Imagem: https://www.gate.com/trade/ETH_USDT
O ciclo de mercado cripto caracteriza-se por fases recorrentes de preços, sentimento e fluxos de capital: acumulação em mínimos → subida em mercado de alta → distribuição no topo → queda em mercado de baixa → nova acumulação. Tradicionalmente, os eventos de halving do Bitcoin têm servido de referência temporal para estes ciclos, com restrições de oferta que ocorrem aproximadamente de quatro em quatro anos e que frequentemente desencadeiam a tendência ascendente seguinte.
Os ciclos de mercado vão além das oscilações de preço — refletem mudanças no sentimento dos investidores e no comportamento do capital. Durante as fases de alta, cresce o apetite pelo risco, a atenção mediática intensifica-se e tanto o capital de retalho como o institucional entram em força no mercado. Nas fases de baixa, predominam as vendas em pânico e a retirada de liquidez.
Historicamente, o mercado cripto tem evidenciado uma repetição cíclica clara. Por exemplo, o Bitcoin registou subidas acentuadas e correções profundas em 2013, 2017 e 2021. Cada ciclo costuma centrar-se num evento de halving, com os preços a atingirem o pico 12–18 meses depois, antes de entrarem numa fase de correção.
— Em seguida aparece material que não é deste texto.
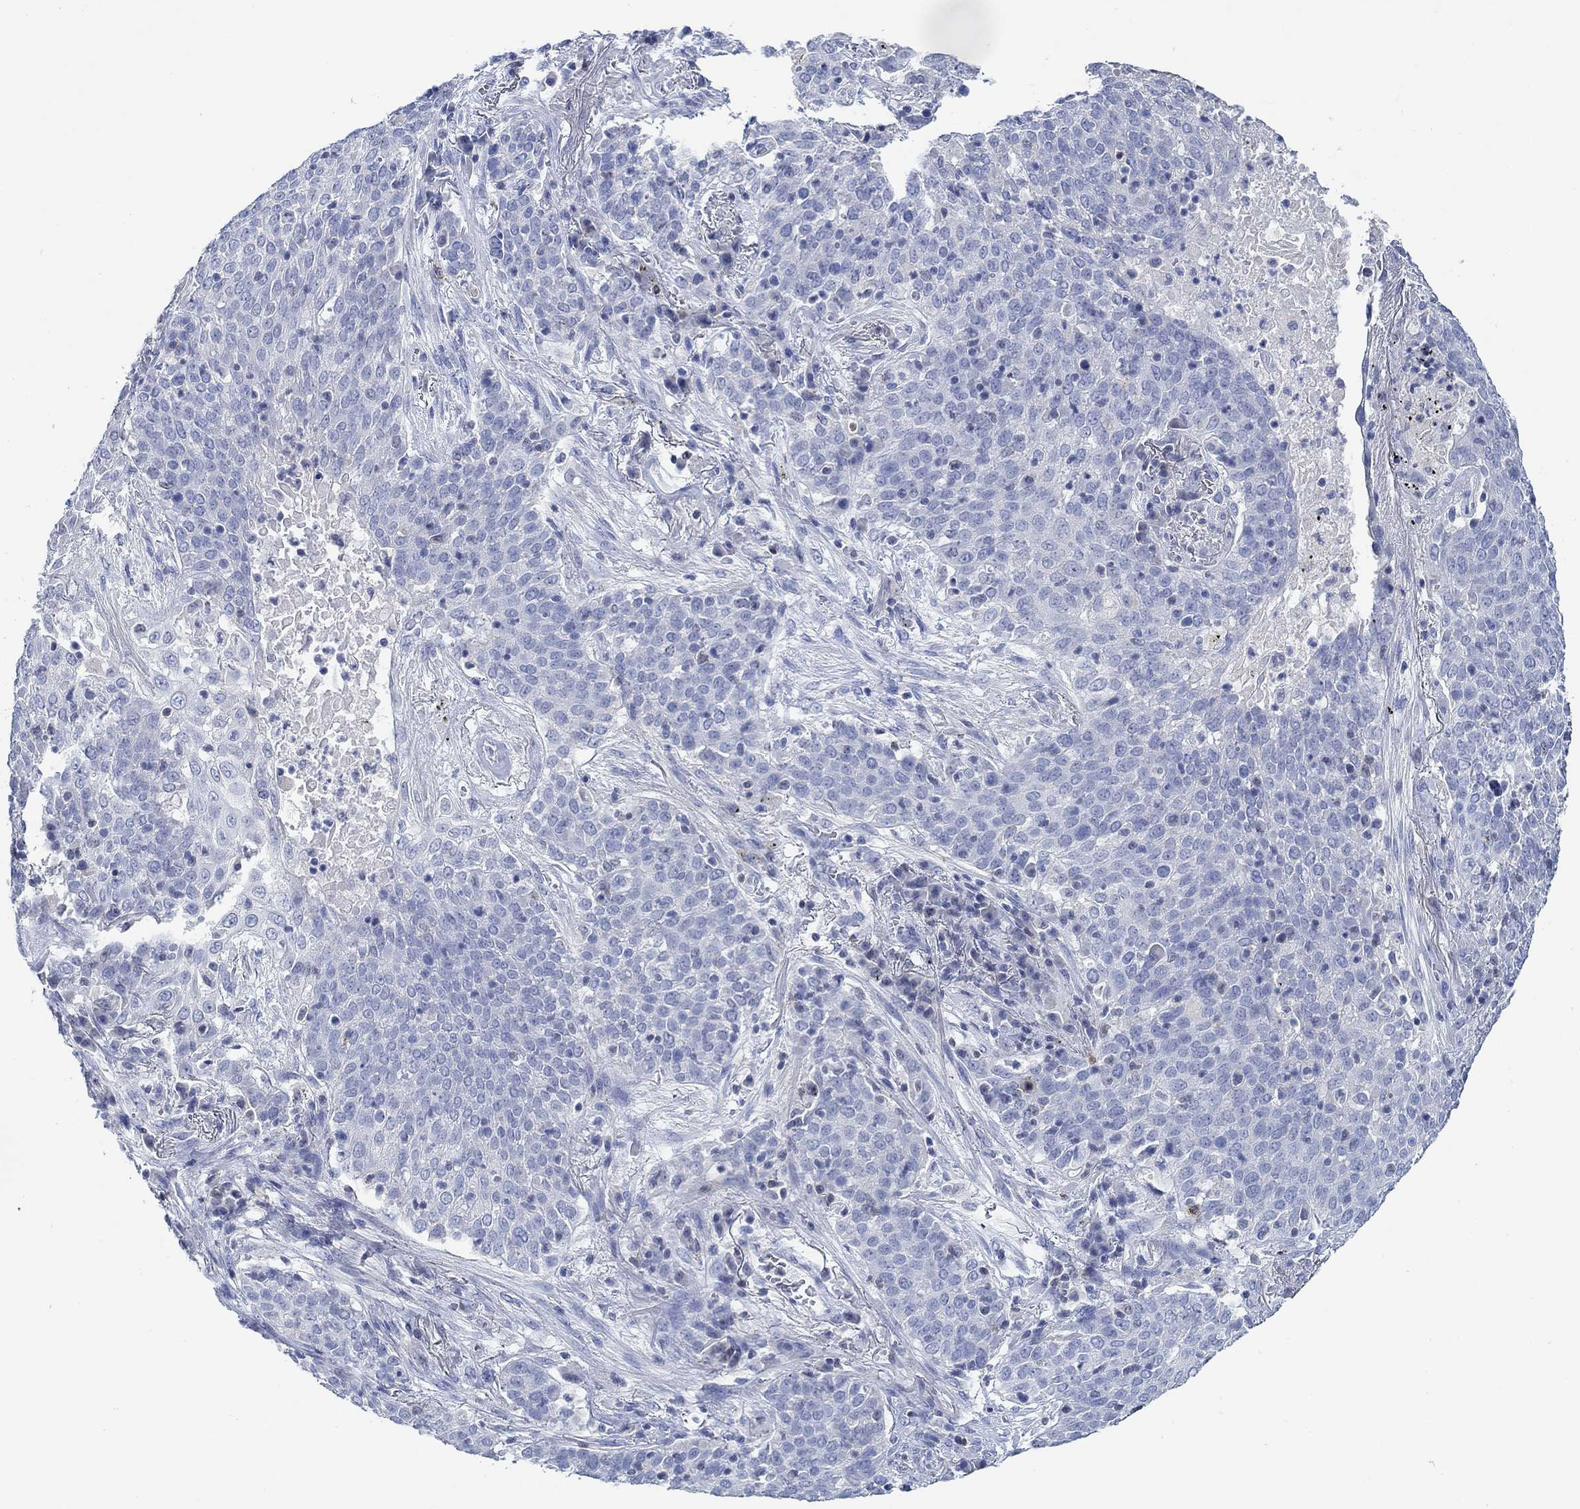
{"staining": {"intensity": "negative", "quantity": "none", "location": "none"}, "tissue": "lung cancer", "cell_type": "Tumor cells", "image_type": "cancer", "snomed": [{"axis": "morphology", "description": "Squamous cell carcinoma, NOS"}, {"axis": "topography", "description": "Lung"}], "caption": "This is a image of immunohistochemistry staining of lung cancer (squamous cell carcinoma), which shows no expression in tumor cells. The staining is performed using DAB (3,3'-diaminobenzidine) brown chromogen with nuclei counter-stained in using hematoxylin.", "gene": "PPP1R17", "patient": {"sex": "male", "age": 82}}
O mecanismo de halving reduz a nova oferta, influenciando de forma significativa a dinâmica do mercado.
Contudo, este padrão não é uma lei absoluta — trata-se de uma observação empírica baseada em dados históricos.
Em 2025–2026, o mercado cripto afastou-se notoriamente dos ciclos anteriores. No início de 2025, registou-se uma subida rápida dos preços, com o Bitcoin a aproximar-se ou a superar o máximo histórico. Seguiu-se uma correção acentuada, com os preços a continuarem a descer até ao início de 2026, levando muitos traders a questionar a fiabilidade dos padrões clássicos. Recentemente, o Bitcoin quebrou suportes importantes e o apetite pelo risco diminuiu no mercado.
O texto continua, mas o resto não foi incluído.